滋子についてみなさんがお聞きになりたいのは、きっと彼女のヘアスタイルではないでしょうか。
「なぜ、滋子は癖毛なの?」という(笑)。
平安美人といえば、やはり豊かな黒髪のストレートヘアをみなさんは思い浮かべると思います。絵巻物など当時の資料を見るかぎり、上級貴族の間では、ストレートヘアが美の基準だったようです。ではなぜ、滋子を貴族の間で一般的に美しいとされるストレートヘアではなく、癖毛にしたのか?
そこには、後白河の存在があります。
滋子は美人で、気の利く女性で、酒豪であったことでも知られていますが、人物デザインする上で最も重要だったのは、ゆくゆく後白河上皇に入御(にゅうぎょ=嫁ぐ)するということです。つまり滋子は、一般的な人たちの見方や価値観とは違うものをもっていた後白河に気に入られる女性でなくてはならないのです。そういう意味では、
滋子の人物デザインは逆算表現です。
では、後白河に気に入られる女性とはどんな女性か?
それはきっと、宮中に流布されている美の基準から少し外れる女性ではないかと考え、滋子にあえて癖毛という設定をしました。
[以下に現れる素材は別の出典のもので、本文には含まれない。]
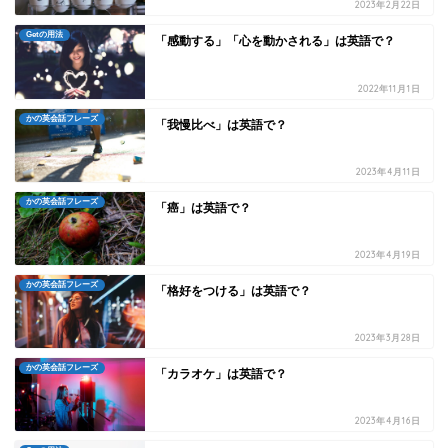
2023年2月22日
Getの用法
「感動する」「心を動かされる」は英語で？
2022年11月1日
かの英会話フレーズ
「我慢比べ」は英語で？
2023年4月11日
かの英会話フレーズ
「癌」は英語で？
2023年4月19日
かの英会話フレーズ
「格好をつける」は英語で？
2023年3月28日
かの英会話フレーズ
「カラオケ」は英語で？
2023年4月16日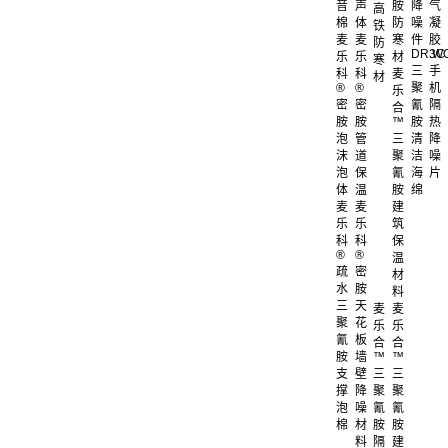
音
声
胺
降
气
高
棉
体
防
噪
凝
铁
麦
麦
寒
件
胶
防
DR.W
3C
乐
乐
材
寒
三
手
科
科
麦
材
®
®
聚
机
乐
密
密
氰
隔
合
胺
胺
™
胺
热
泡
管
三
清
降
沫
道
聚
洁
噪
泡
保
氰
海
片
体
温
胺
绵
麦
麦
建
乐
乐
筑
科
科
保
®
®
温
疏
密
材
水
胺
料
三
天
麦
麦
聚
花
乐
乐
氰
板
合
合
胺
墙
™
™
支
壁
三
三
撑
降
聚
聚
泡
噪
氰
氰
棉
材
胺
胺
料
隔
建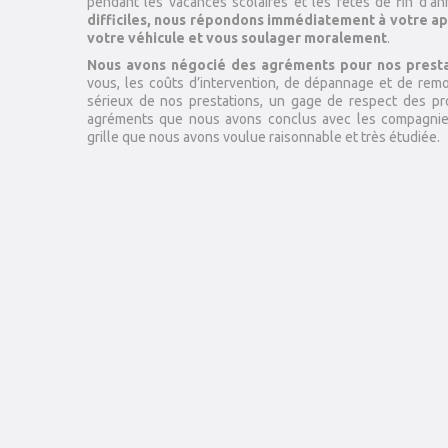
pendant les vacances scolaires et les fêtes de fin d’a
difficiles, nous répondons immédiatement à votre ap
votre véhicule et vous soulager moralement
.
Nous avons négocié des agréments pour nos presta
vous, les coûts d’intervention, de dépannage et de rem
sérieux de nos prestations, un gage de respect des pro
agréments que nous avons conclus avec les compagnies d
grille que nous avons voulue raisonnable et très étudiée.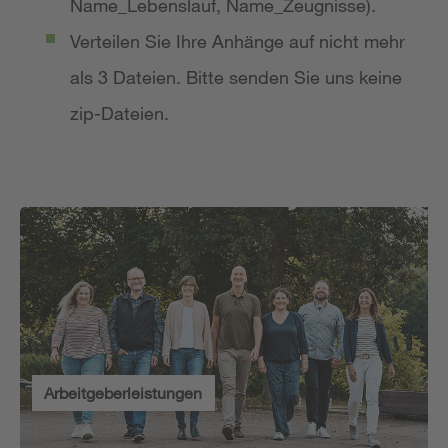
Name_Lebenslauf, Name_Zeugnisse).
Verteilen Sie Ihre Anhänge auf nicht mehr
als 3 Dateien. Bitte senden Sie uns keine
zip-Dateien.
Arbeitgeberleistungen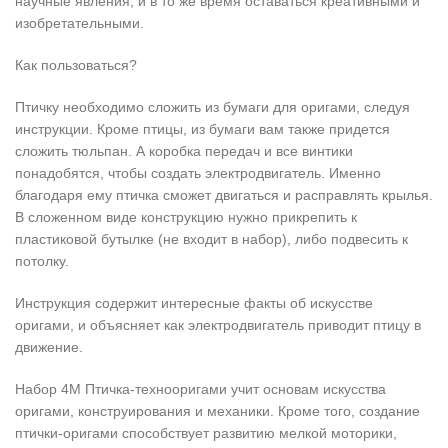
научные явления, и в то же время оставаться креативными и
изобретательными.
Как пользоваться?
Птичку необходимо сложить из бумаги для оригами, следуя
инструкции. Кроме птицы, из бумаги вам также придется
сложить тюльпан. А коробка передач и все винтики
понадобятся, чтобы создать электродвигатель. Именно
благодаря ему птичка сможет двигаться и расправлять крылья.
В сложенном виде конструкцию нужно прикрепить к
пластиковой бутылке (не входит в набор), либо подвесить к
потолку.
Инструкция содержит интересные факты об искусстве
оригами, и объясняет как электродвигатель приводит птицу в
движение.
Набор 4M Птичка-технооригами учит основам искусства
оригами, конструирования и механики. Кроме того, создание
птички-оригами способствует развитию мелкой моторики,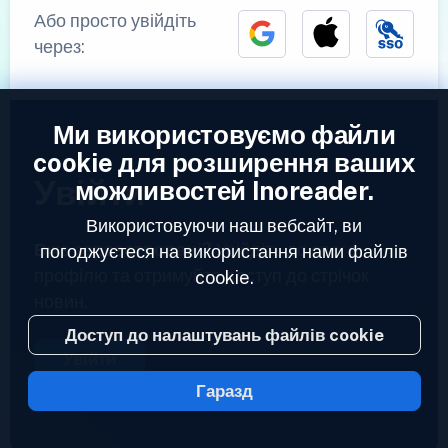
Або просто увійдіть
через:
Ми використовуємо файли
cookie для розширення ваших
Увійти
можливостей Inoreader.
Використовуючи наш вебсайт, ви
Вже зареєстровані?
Увійдіть до свого
погоджуєтеся на використання нами файлів
профілю та отримуйте доступ до стрічок
cookie.
новин.
Доступ до налаштувань файлів cookie
Увійти
Гаразд
2023 © Inoreader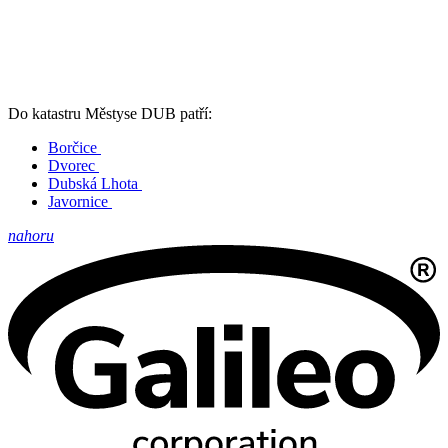
Do katastru Městyse DUB patří:
Borčice
Dvorec
Dubská Lhota
Javornice
nahoru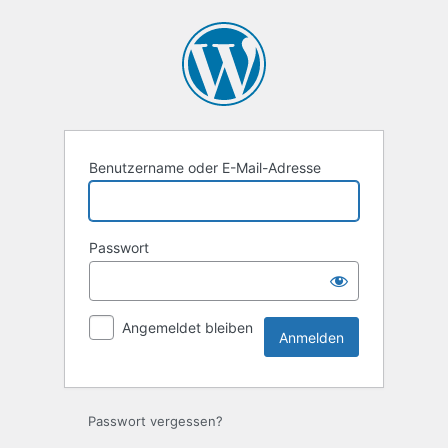
Anmelden
Benutzername oder E-Mail-Adresse
Passwort
Angemeldet bleiben
Passwort vergessen?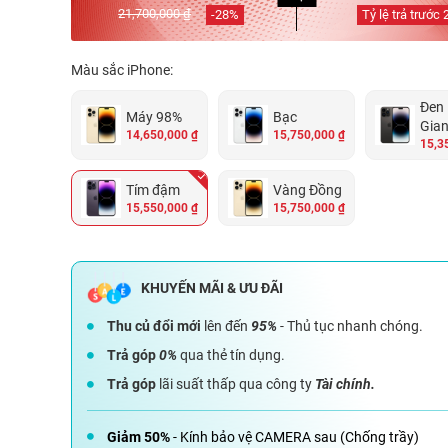
21,700,000 ₫
-
28
%
Tỷ lệ trả trước
Màu sắc iPhone:
Đen
Máy 98%
Bạc
Gia
14,650,000 ₫
15,750,000 ₫
15,3
Tím đậm
Vàng Đồng
15,550,000 ₫
15,750,000 ₫
Thu củ đổi mới
lên đến
95%
- Thủ tục nhanh chóng.
Trả góp
0%
qua thẻ tín dụng.
Trả góp
lãi suất thấp qua công ty
Tài chính.
Giảm 50%
- Kính bảo vệ CAMERA sau (Chống trầy)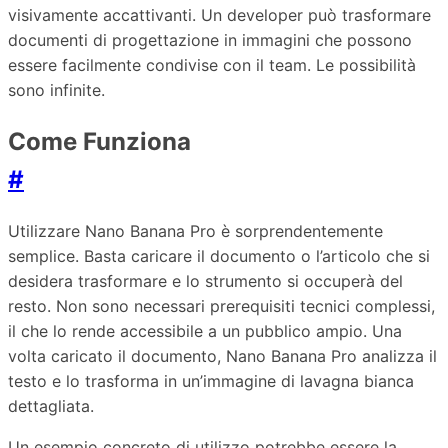
visivamente accattivanti. Un developer può trasformare
documenti di progettazione in immagini che possono
essere facilmente condivise con il team. Le possibilità
sono infinite.
Come Funziona
#
Utilizzare Nano Banana Pro è sorprendentemente
semplice. Basta caricare il documento o l’articolo che si
desidera trasformare e lo strumento si occuperà del
resto. Non sono necessari prerequisiti tecnici complessi,
il che lo rende accessibile a un pubblico ampio. Una
volta caricato il documento, Nano Banana Pro analizza il
testo e lo trasforma in un’immagine di lavagna bianca
dettagliata.
Un esempio concreto di utilizzo potrebbe essere la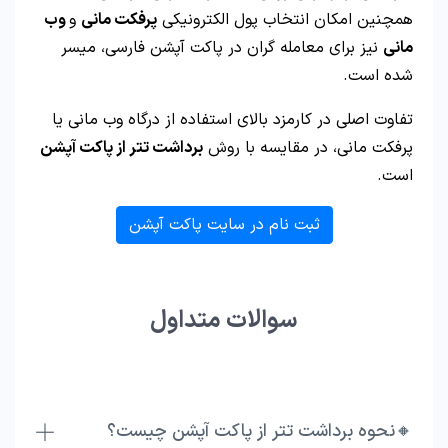
همچنین امکان انتخاب پول الکترونیکی
پرفکت مانی
و
وب
مانی
نیز برای معامله گران در پاکت آپشن فارسی، میسر
شده است.
تفاوت اصلی در کارمزد بالای استفاده از درگاه وب مانی یا
پرفکت مانی، در مقایسه با روش
برداشت تتر از پاکت آپشن
است.
ثبت نام در سایت پاکت آپشن
سوالات متداول
🔸نحوه برداشت تتر از پاکت آپشن چیست؟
当時の上級貴族たちの美の基準を超えたところに、後白河の美の基準はあったと思う。女だてらに酒豪、でもとても才気があり、気の利く女性。そういう人としての内面に後白河はひかれるはずだということも含め、当時では一般的ではない美しさを滋子では表現しました。
癖毛の女性は、視聴者の方々が思い浮かべる平安美人ではないかもしれませんが、ぼくは美しいと思います。平安時代の美学や美意識とは違うかもしれませんが、美しいと思っています。
衣装的には、パキッとした印象ですよね。それは、補色関係の色使いを採用しているからです。特に黄色と青色にこだわっているわけではなく、色彩的に補色の関係を利用することで発光度を上げています。
遠くから見ても発色のいい人、アクティブな印象を与える女性にしたかったんです。
そこにはやはり後白河的な感覚もあります。
何着も、何着も組み合わせて、この補色の表現に至ったのですが、成海さんにもとてもお似合いですよね。